[Dataset extract]

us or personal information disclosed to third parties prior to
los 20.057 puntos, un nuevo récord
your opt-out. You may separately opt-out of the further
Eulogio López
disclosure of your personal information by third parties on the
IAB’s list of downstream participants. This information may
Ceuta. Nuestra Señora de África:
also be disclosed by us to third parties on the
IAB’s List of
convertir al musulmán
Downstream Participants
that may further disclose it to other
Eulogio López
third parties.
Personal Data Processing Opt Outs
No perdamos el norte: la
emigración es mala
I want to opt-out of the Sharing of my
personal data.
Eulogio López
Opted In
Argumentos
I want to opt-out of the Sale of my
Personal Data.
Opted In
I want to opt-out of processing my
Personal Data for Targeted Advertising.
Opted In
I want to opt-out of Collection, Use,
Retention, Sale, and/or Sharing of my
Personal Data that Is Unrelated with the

[/Dataset extract]

> Problem
Output, unchanged, only the lines from the one that holds "I want to opt-out of the Sale of my" through the last line of the material above.

> Exercise answer
I want to opt-out of the Sale of my
Personal Data.
Opted In
I want to opt-out of processing my
Personal Data for Targeted Advertising.
Opted In
I want to opt-out of Collection, Use,
Retention, Sale, and/or Sharing of my
Personal Data that Is Unrelated with the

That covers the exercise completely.